Double Forte uses the very clear process outlined in The Advantage to identify our core, non-negotiable, aspirational values. They guide our day-to-day language, behavior and “rules” of engagement with each other and our clients and partners. When we face tough decisions, we bring out the values to help us make those decisions quickly. They are indispensable.
4. Activate Your Communication. And as much as being clear requires you to be clear about yourself and your organization, being clear also requires active communication. The first and last thing you need to know is that active communication is never one and done. Once is never enough. Once is never enough. (see what I did there?)
And you will think, “Oh my God, didn’t I already say this?” why yes, you probably did. But if everyone who needs to didn't hear it, didn't understand it, and didn't apply it, it wasn't said.
Seven times is probably a good number the message needs to be said in different ways for different people to hear, understand and apply it. 10 is better.
And as soon as you have a new team member or the situation changes, you need to start again. You are never done.
And lastly.
5. Line up your language with your behavior.

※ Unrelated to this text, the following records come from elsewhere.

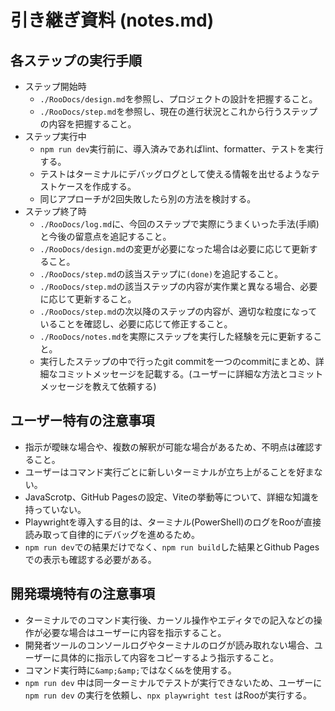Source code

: # 引き継ぎ資料 (notes.md)

## 各ステップの実行手順

- ステップ開始時
  - `./RooDocs/design.md`を参照し、プロジェクトの設計を把握すること。
  - `./RooDocs/step.md`を参照し、現在の進行状況とこれから行うステップの内容を把握すること。
- ステップ実行中
  - `npm run dev`実行前に、導入済みであればlint、formatter、テストを実行する。
  - テストはターミナルにデバッグログとして使える情報を出せるようなテストケースを作成する。
  - 同じアプローチが2回失敗したら別の方法を検討する。
- ステップ終了時
  - `./RooDocs/log.md`に、今回のステップで実際にうまくいった手法(手順)と今後の留意点を追記すること。
  - `./RooDocs/design.md`の変更が必要になった場合は必要に応じて更新すること。
  - `./RooDocs/step.md`の該当ステップに`(done)`を追記すること。
  - `./RooDocs/step.md`の該当ステップの内容が実作業と異なる場合、必要に応じて更新すること。
  - `./RooDocs/step.md`の次以降のステップの内容が、適切な粒度になっていることを確認し、必要に応じて修正すること。
  - `./RooDocs/notes.md`を実際にステップを実行した経験を元に更新すること。
  - 実行したステップの中で行ったgit commitを一つのcommitにまとめ、詳細なコミットメッセージを記載する。(ユーザーに詳細な方法とコミットメッセージを教えて依頼する)

## ユーザー特有の注意事項

- 指示が曖昧な場合や、複数の解釈が可能な場合があるため、不明点は確認すること。
- ユーザーはコマンド実行ごとに新しいターミナルが立ち上がることを好まない。
- JavaScrotp、GitHub Pagesの設定、Viteの挙動等について、詳細な知識を持っていない。
- Playwrightを導入する目的は、ターミナル(PowerShell)のログをRooが直接読み取って自律的にデバッグを進めるため。
- `npm run dev`での結果だけでなく、`npm run build`した結果とGithub Pagesでの表示も確認する必要がある。

## 開発環境特有の注意事項

- ターミナルでのコマンド実行後、カーソル操作やエディタでの記入などの操作が必要な場合はユーザーに内容を指示すること。
- 開発者ツールのコンソールログやターミナルのログが読み取れない場合、ユーザーに具体的に指示して内容をコピーするよう指示すること。
- コマンド実行時に`&amp;&amp;`ではなく`&&`を使用する。
- `npm run dev` 中は同一ターミナルでテストが実行できないため、ユーザーに`npm run dev` の実行を依頼し、`npx playwright test` はRooが実行する。
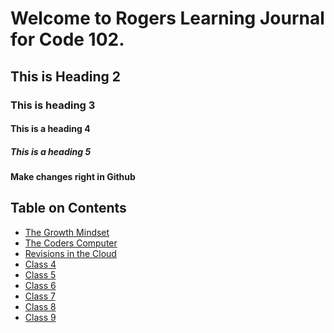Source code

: # Welcome to Rogers Learning Journal for Code 102.
## This is Heading 2
### This is heading 3
#### This is a heading 4
##### This is a heading 5
**Make changes right in Github**

## Table on Contents
 - [The Growth Mindset](growthmindset.md)
 - [The Coders Computer](coderscomputer.md)
 - [Revisions in the Cloud](cloudrev.md)
 - [Class 4]()
 - [Class 5]()
 - [Class 6]()
 - [Class 7]()
 - [Class 8]()
 - [Class 9]()
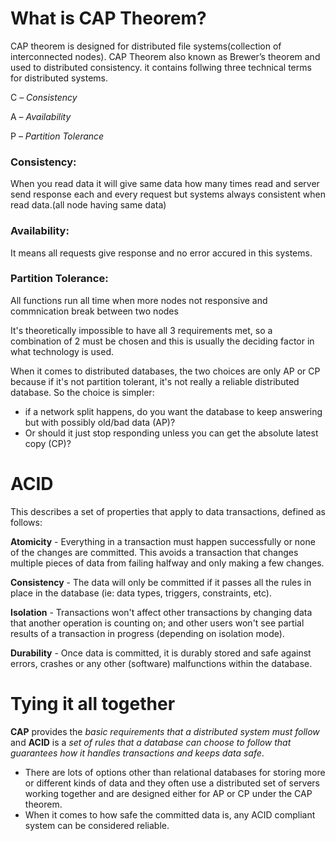 # What is CAP Theorem?

CAP theorem is designed for distributed file systems(collection of interconnected nodes).
CAP Theorem also known as Brewer’s theorem and used to distributed consistency.
it contains follwing three technical terms for distributed systems.

C – *Consistency*

A – *Availability*

P – *Partition Tolerance*

### Consistency:

When you read data it will give same data how many times read and server send response each and every request but systems always consistent when read data.(all node having same data)

### Availability:

It means all requests give response and no error accured in this systems.

### Partition Tolerance:

All functions run all time when more nodes not responsive and commnication break between two nodes

It's theoretically impossible to have all 3 requirements met, so a combination of 2 must be chosen and this is usually the deciding factor in what technology is used.

When it comes to distributed databases, the two choices are only AP or CP because if it's not partition tolerant,
it's not really a reliable distributed database.
So the choice is simpler:
* if a network split happens, do you want the database to keep answering but with possibly old/bad data (AP)?
* Or should it just stop responding unless you can get the absolute latest copy (CP)?

# ACID

This describes a set of properties that apply to data transactions, defined as follows:

**Atomicity** - Everything in a transaction must happen successfully or none of the changes are committed. This avoids a transaction that changes multiple pieces of data from failing halfway and only making a few changes.

**Consistency** - The data will only be committed if it passes all the rules in place in the database (ie: data types, triggers, constraints, etc).

**Isolation** - Transactions won't affect other transactions by changing data that another operation is counting on; and other users won't see partial results of a transaction in progress (depending on isolation mode).

**Durability** - Once data is committed, it is durably stored and safe against errors, crashes or any other (software) malfunctions within the database.

# Tying it all together

**CAP** provides the *basic requirements that a distributed system must follow* and **ACID** is a *set of rules that a database can choose to follow that guarantees how it handles transactions and keeps data safe*.

* There are lots of options other than relational databases for storing more or different kinds of data and they often use a distributed set of servers working together and are designed either for AP or CP under the CAP theorem. 
* When it comes to how safe the committed data is, any ACID compliant system can be considered reliable.
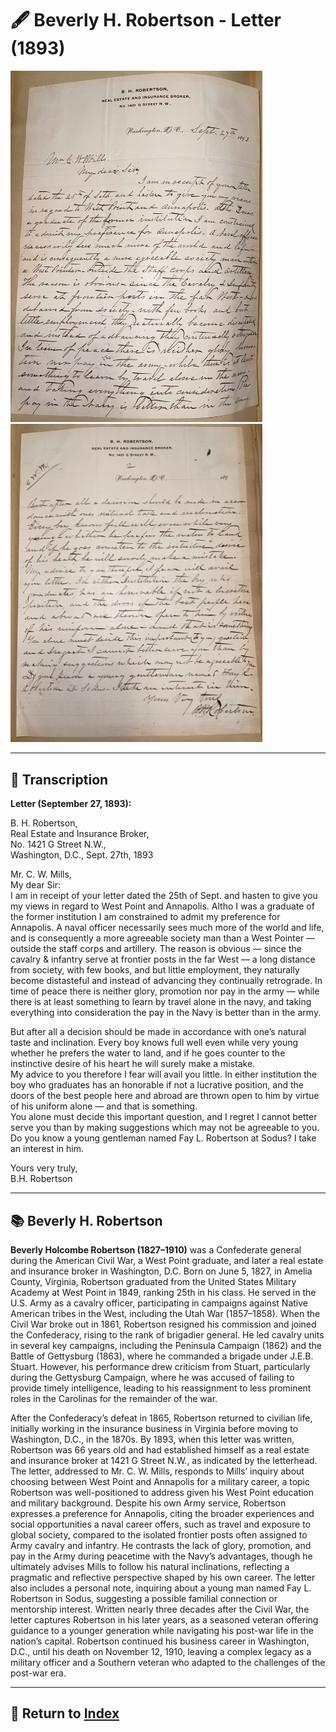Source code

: # 🖋️ Beverly H. Robertson - Letter (1893)

<a href="../assets/Beverly_Robertson_Letter_1.jpg" target="_blank">
  <img src="../assets/Beverly_Robertson_Letter_1.jpg" alt="Beverly H. Robertson Letter" style="max-width: 80%; height: auto;"/>
</a>
<a href="../assets/Beverly_Robertson_Letter_2.jpg" target="_blank">
  <img src="../assets/Beverly_Robertson_Letter_2.jpg" alt="Beverly H. Robertson Letter" style="max-width: 80%; height: auto;"/>
</a>

---

## 📜 Transcription

**Letter (September 27, 1893):**  

B. H. Robertson,  
Real Estate and Insurance Broker,  
No. 1421 G Street N.W.,  
Washington, D.C., Sept. 27th, 1893  

Mr. C. W. Mills,  
My dear Sir:  
I am in receipt of your letter dated the 25th of Sept. and hasten to give you my views in regard to West Point and Annapolis. Altho I was a graduate of the former institution I am constrained to admit my preference for Annapolis. A naval officer necessarily sees much more of the world and life, and is consequently a more agreeable society man than a West Pointer — outside the staff corps and artillery. The reason is obvious — since the cavalry & infantry serve at frontier posts in the far West — a long distance from society, with few books, and but little employment, they naturally become distasteful and instead of advancing they continually retrograde. In time of peace there is neither glory, promotion nor pay in the army — while there is at least something to learn by travel alone in the navy, and taking everything into consideration the pay in the Navy is better than in the army.  

But after all a decision should be made in accordance with one’s natural taste and inclination. Every boy knows full well even while very young whether he prefers the water to land, and if he goes counter to the instinctive desire of his heart he will surely make a mistake.  
My advice to you therefore I fear will avail you little. In either institution the boy who graduates has an honorable if not a lucrative position, and the doors of the best people here and abroad are thrown open to him by virtue of his uniform alone — and that is something.  
You alone must decide this important question, and I regret I cannot better serve you than by making suggestions which may not be agreeable to you.  
Do you know a young gentleman named Fay L. Robertson at Sodus? I take an interest in him.  

Yours very truly,  
B.H. Robertson  

---

## 📚 Beverly H. Robertson

**Beverly Holcombe Robertson (1827–1910)** was a Confederate general during the American Civil War, a West Point graduate, and later a real estate and insurance broker in Washington, D.C. Born on June 5, 1827, in Amelia County, Virginia, Robertson graduated from the United States Military Academy at West Point in 1849, ranking 25th in his class. He served in the U.S. Army as a cavalry officer, participating in campaigns against Native American tribes in the West, including the Utah War (1857–1858). When the Civil War broke out in 1861, Robertson resigned his commission and joined the Confederacy, rising to the rank of brigadier general. He led cavalry units in several key campaigns, including the Peninsula Campaign (1862) and the Battle of Gettysburg (1863), where he commanded a brigade under J.E.B. Stuart. However, his performance drew criticism from Stuart, particularly during the Gettysburg Campaign, where he was accused of failing to provide timely intelligence, leading to his reassignment to less prominent roles in the Carolinas for the remainder of the war.

After the Confederacy’s defeat in 1865, Robertson returned to civilian life, initially working in the insurance business in Virginia before moving to Washington, D.C., in the 1870s. By 1893, when this letter was written, Robertson was 66 years old and had established himself as a real estate and insurance broker at 1421 G Street N.W., as indicated by the letterhead. The letter, addressed to Mr. C. W. Mills, responds to Mills’ inquiry about choosing between West Point and Annapolis for a military career, a topic Robertson was well-positioned to address given his West Point education and military background. Despite his own Army service, Robertson expresses a preference for Annapolis, citing the broader experiences and social opportunities a naval career offers, such as travel and exposure to global society, compared to the isolated frontier posts often assigned to Army cavalry and infantry. He contrasts the lack of glory, promotion, and pay in the Army during peacetime with the Navy’s advantages, though he ultimately advises Mills to follow his natural inclinations, reflecting a pragmatic and reflective perspective shaped by his own career. The letter also includes a personal note, inquiring about a young man named Fay L. Robertson in Sodus, suggesting a possible familial connection or mentorship interest. Written nearly three decades after the Civil War, the letter captures Robertson in his later years, as a seasoned veteran offering guidance to a younger generation while navigating his post-war life in the nation’s capital. Robertson continued his business career in Washington, D.C., until his death on November 12, 1910, leaving a complex legacy as a military officer and a Southern veteran who adapted to the challenges of the post-war era.

---

## 🔗 Return to [Index](index.md)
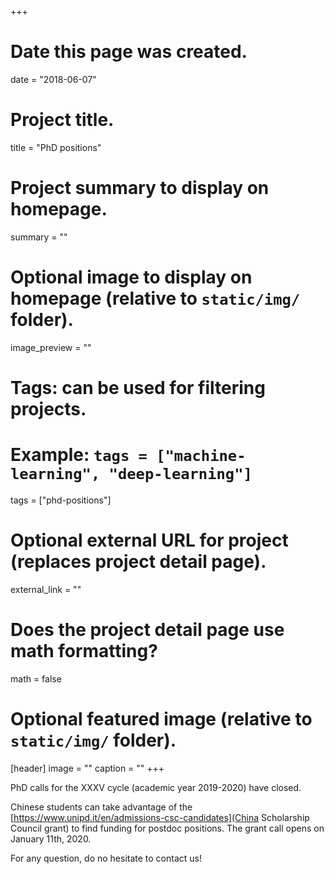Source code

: +++
# Date this page was created.
date = "2018-06-07"

# Project title.
title = "PhD positions"

# Project summary to display on homepage.
summary = ""

# Optional image to display on homepage (relative to `static/img/` folder).
image_preview = ""

# Tags: can be used for filtering projects.
# Example: `tags = ["machine-learning", "deep-learning"]`
tags = ["phd-positions"]

# Optional external URL for project (replaces project detail page).
external_link = ""

# Does the project detail page use math formatting?
math = false

# Optional featured image (relative to `static/img/` folder).
[header]
image = ""
caption = ""
+++

PhD calls for the XXXV cycle (academic year 2019-2020) have closed.

Chinese students can take advantage of the [https://www.unipd.it/en/admissions-csc-candidates](China Scholarship Council grant) to find funding for postdoc positions. The grant call opens on January 11th, 2020.

For any question, do no hesitate to contact us!
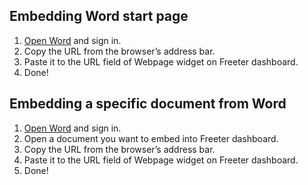## Embedding Word start page

1. <a href="{{ curItem.homeUrl|e }}" rel="noopener noreferrer" target="_blank">Open Word</a> and sign in.
2. Copy the URL from the browser’s address bar.
3. Paste it to the URL field of Webpage widget on Freeter dashboard.
4. Done!

## Embedding a specific document from Word

1. <a href="{{ curItem.homeUrl|e }}" rel="noopener noreferrer" target="_blank">Open Word</a> and sign in.
2. Open a document you want to embed into Freeter dashboard.
3. Copy the URL from the browser’s address bar.
4. Paste it to the URL field of Webpage widget on Freeter dashboard.
5. Done!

Everything Speaks. Everything you do speaks for you too. Not only what you said, not only what you wrote down, but more importantly what you did and how you behaved. As Maya Angelou said, “When people show you who they are believe them.”
Want to show people you respect them? Turn off your phone and put it away when you’re talking with them. What does that say that says to the other person, I'm paying attention, you're paying attention to them, you're listening, and you're engaged.
So let's be clear in 2024. And now is the perfect time to start. Commit to being clear this year and see the dramatic difference it will make in your life and your organization.